Он описывал слуге бури своего путешествия и печаль расставанья, говорил о горьком вкусе диких померанцев из рощ Сульмона и все глубже тонул во времени, пока не увидел наконец тот пожар, что девять лет назад пылал у Назона в доме на Пьяцца-дель-Моро. Из комнаты с балконом, где заперся Назон, тянулся тонкий дымок. Пепел хлопьями летел из распахнутых окон, а в передней, среди багажа и световых узоров, которые оставило на мраморном полу предвечернее солнце, сидела и плакала женщина. То был последний день Назона в Риме.
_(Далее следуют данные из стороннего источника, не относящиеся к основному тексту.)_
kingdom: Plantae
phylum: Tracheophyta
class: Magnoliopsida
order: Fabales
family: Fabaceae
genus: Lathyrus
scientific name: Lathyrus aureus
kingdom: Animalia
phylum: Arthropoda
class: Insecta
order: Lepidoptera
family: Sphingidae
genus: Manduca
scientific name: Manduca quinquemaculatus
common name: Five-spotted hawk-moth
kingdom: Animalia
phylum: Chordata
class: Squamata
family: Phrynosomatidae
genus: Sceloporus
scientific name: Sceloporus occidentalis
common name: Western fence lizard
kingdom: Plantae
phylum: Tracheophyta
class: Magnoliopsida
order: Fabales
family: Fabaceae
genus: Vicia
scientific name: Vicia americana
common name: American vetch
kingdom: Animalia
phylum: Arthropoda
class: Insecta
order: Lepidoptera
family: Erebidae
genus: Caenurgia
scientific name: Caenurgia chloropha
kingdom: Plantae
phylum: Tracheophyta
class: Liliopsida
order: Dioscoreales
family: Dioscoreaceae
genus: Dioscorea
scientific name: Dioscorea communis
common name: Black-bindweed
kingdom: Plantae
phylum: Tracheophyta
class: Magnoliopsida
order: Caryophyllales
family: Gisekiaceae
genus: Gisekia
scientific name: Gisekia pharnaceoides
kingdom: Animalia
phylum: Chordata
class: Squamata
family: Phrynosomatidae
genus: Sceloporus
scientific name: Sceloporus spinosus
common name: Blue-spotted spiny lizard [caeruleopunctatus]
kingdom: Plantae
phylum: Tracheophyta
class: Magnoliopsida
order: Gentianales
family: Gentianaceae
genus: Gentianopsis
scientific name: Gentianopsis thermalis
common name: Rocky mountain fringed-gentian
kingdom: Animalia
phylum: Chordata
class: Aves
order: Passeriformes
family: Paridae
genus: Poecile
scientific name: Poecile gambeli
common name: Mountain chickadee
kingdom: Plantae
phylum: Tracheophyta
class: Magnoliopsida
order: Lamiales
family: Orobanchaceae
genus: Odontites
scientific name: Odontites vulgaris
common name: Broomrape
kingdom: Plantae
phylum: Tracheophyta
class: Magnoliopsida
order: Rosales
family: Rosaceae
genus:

Как смерть отворяет порой закрытые наглухо дома и впускает туда не только родных и друзей, но и наемных плакальщиков, любопытных и даже равнодушных чужаков, так и спрятанный за кипарисами и пиниями дом на Пьяцца-дель-Моро был в эти дни распахнут настежь известием, что Назон должен отправиться в ссылку. Хотя трусливых беда разогнала и они здесь не появлялись, на лестницах и в салоне все равно царила толчея дома скорби. Приходили и уходили те, кто хотел попрощаться, а с ними приходили и уходили продавцы лотерейных билетов, попрошайки и уличные мальчишки, предлагавшие букеты лаванды и тащившие со столов бокалы, а из витрин – серебро. Никто не обращал на это внимания.
Бледный, с черными руками, Назон тогда лишь после долгих уговоров открыл дверь своего кабинета: синий ковер был, словно снегом, запорошен пеплом; на столе, интарсии которого от жара закрутились этакими деревянными кудрями, сквозняк листал обугленную пачку бумаг; связки тетрадей и книги тлели на полках и в нишах; одна стопка еще горела. Назон, видимо, ходил по комнате с огнем, поджигая рукописи, как церковный служка ходит с фитилем от одного канделябра к другому; он подпалил свои заметки и манускрипты прямо на тех местах, куда в иные, счастливые времена сам бережно и любовно их положил. Назон был невредим. Его труд стал пеплом.